Experiment 4: Implementing a Native SDK for Mobile
We swiftly managed to enhance the feature detection and matching system’s accuracy and efficiency in recognizing images. The final step was implementing an SDK that could work across both iOS and Android devices like it would have been if we implemented them in native SDKs. To our advantage, both Android and iOS support the use of C libraries in their native SDKs. Therefore, an image recognition library was written in C, and two SDKs were produced using the same codebase.

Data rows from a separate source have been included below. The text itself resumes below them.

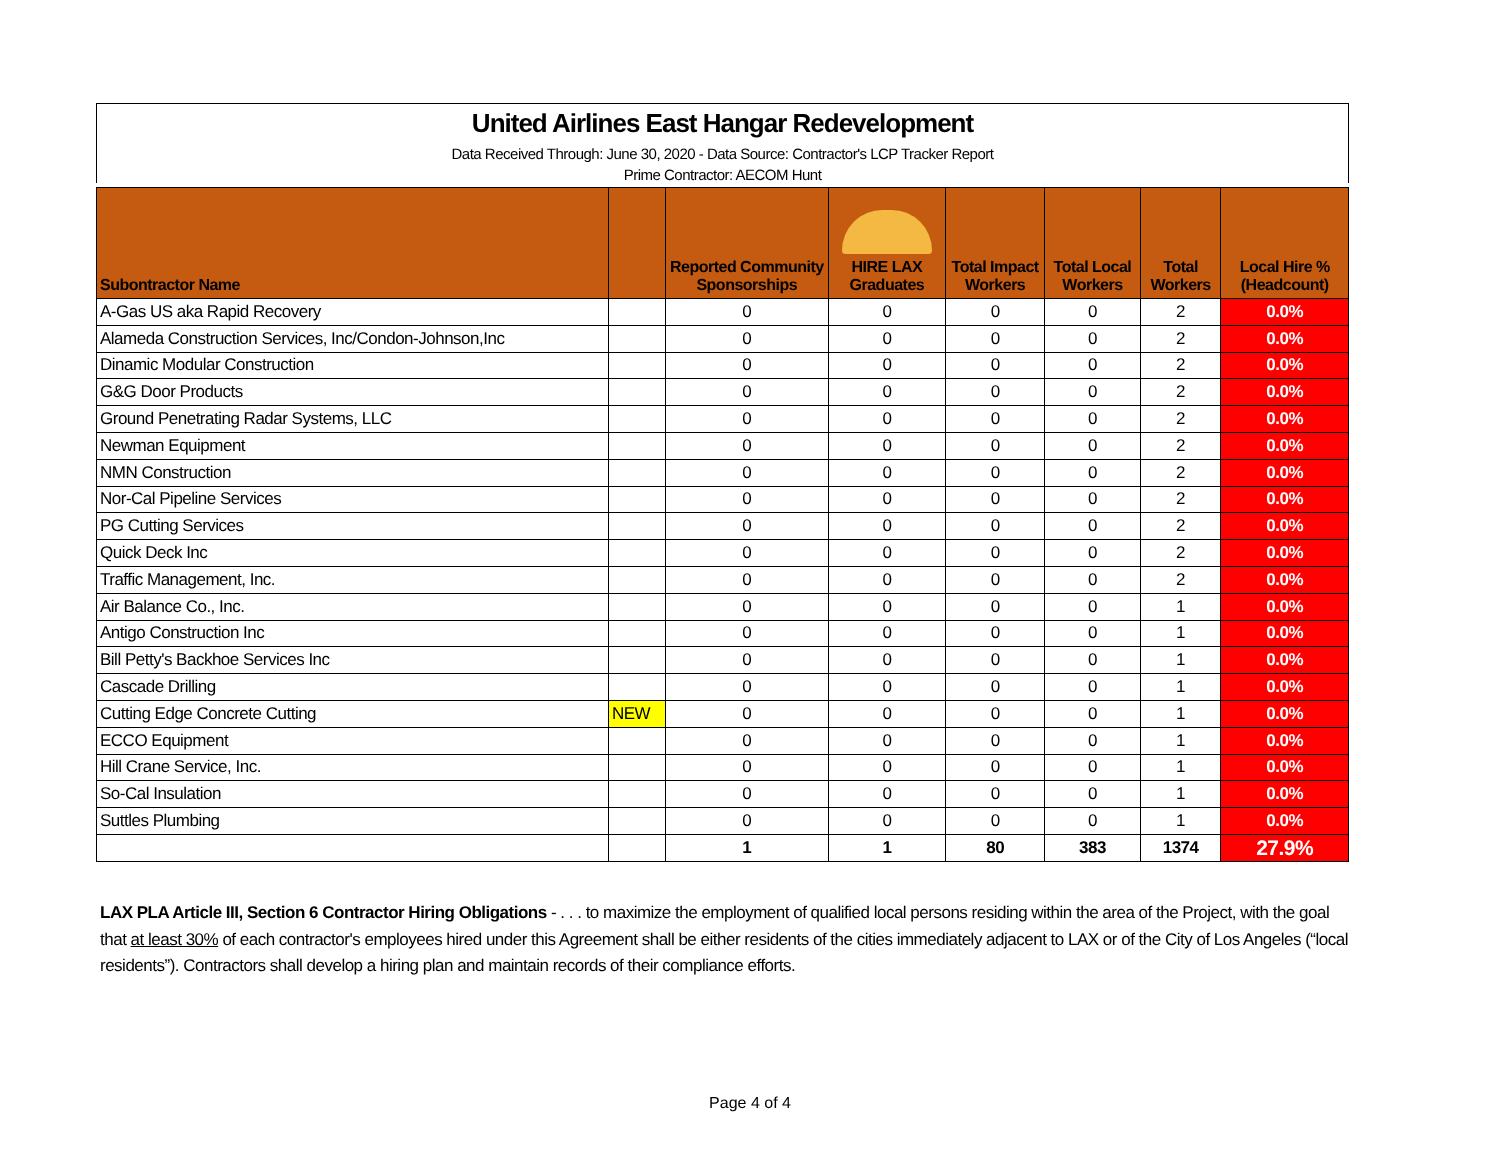United Airlines East Hangar Redevelopment
Data Received Through: June 30, 2020 - Data Source: Contractor's LCP Tracker Report
Prime Contractor: AECOM Hunt
| Subontractor Name | | Reported Community Sponsorships | HIRE LAX Graduates | Total Impact Workers | Total Local Workers | Total Workers | Local Hire % (Headcount) |
| --- | --- | --- | --- | --- | --- | --- | --- |
| A-Gas US aka Rapid Recovery | | 0 | 0 | 0 | 0 | 2 | 0.0% |
| Alameda Construction Services, Inc/Condon-Johnson,Inc | | 0 | 0 | 0 | 0 | 2 | 0.0% |
| Dinamic Modular Construction | | 0 | 0 | 0 | 0 | 2 | 0.0% |
| G&G Door Products | | 0 | 0 | 0 | 0 | 2 | 0.0% |
| Ground Penetrating Radar Systems, LLC | | 0 | 0 | 0 | 0 | 2 | 0.0% |
| Newman Equipment | | 0 | 0 | 0 | 0 | 2 | 0.0% |
| NMN Construction | | 0 | 0 | 0 | 0 | 2 | 0.0% |
| Nor-Cal Pipeline Services | | 0 | 0 | 0 | 0 | 2 | 0.0% |
| PG Cutting Services | | 0 | 0 | 0 | 0 | 2 | 0.0% |
| Quick Deck Inc | | 0 | 0 | 0 | 0 | 2 | 0.0% |
| Traffic Management, Inc. | | 0 | 0 | 0 | 0 | 2 | 0.0% |
| Air Balance Co., Inc. | | 0 | 0 | 0 | 0 | 1 | 0.0% |
| Antigo Construction Inc | | 0 | 0 | 0 | 0 | 1 | 0.0% |
| Bill Petty's Backhoe Services Inc | | 0 | 0 | 0 | 0 | 1 | 0.0% |
| Cascade Drilling | | 0 | 0 | 0 | 0 | 1 | 0.0% |
| Cutting Edge Concrete Cutting | NEW | 0 | 0 | 0 | 0 | 1 | 0.0% |
| ECCO Equipment | | 0 | 0 | 0 | 0 | 1 | 0.0% |
| Hill Crane Service, Inc. | | 0 | 0 | 0 | 0 | 1 | 0.0% |
| So-Cal Insulation | | 0 | 0 | 0 | 0 | 1 | 0.0% |
| Suttles Plumbing | | 0 | 0 | 0 | 0 | 1 | 0.0% |
| | | 1 | 1 | 80 | 383 | 1374 | 27.9% |
LAX PLA Article III, Section 6 Contractor Hiring Obligations - . . . to maximize the employment of qualified local persons residing within the area of the Project, with the goal that at least 30% of each contractor's employees hired under this Agreement shall be either residents of the cities immediately adjacent to LAX or of the City of Los Angeles (“local residents”). Contractors shall develop a hiring plan and maintain records of their compliance efforts.
Page 4 of 4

Each mobile device has different resources available. The higher-end mobile devices have multiple cores to perform multiple tasks simultaneously. We created a multi-threaded library with a configurable number of threads. The library would automatically configure the number of threads at runtime as per the mobile device’s optimum number.
To summarize, we developed a large-scale image recognition application (used in multiple fields including Augmented Reality) by improving the accuracy and the efficiency of the machine vision: feature detection and matching. The already existing solutions were slow and our use case produced noise that drastically reduced accuracy. We desired accurate match results within a blink of an eye.
Thus, we ran a few tests to improve the mechanism’s performance and accuracy. This reduced the number of feature matching loops by 90%, resulting in a 10x faster match. Once we had the performance that we desired, we needed to improve the accuracy by reducing the noise around the text in the images. We were able to accomplish this by blurring out the text after analyzing the image in 16 different shades of grayscale. Finally, everything was compiled into the C language library that can be used with iOS and Android.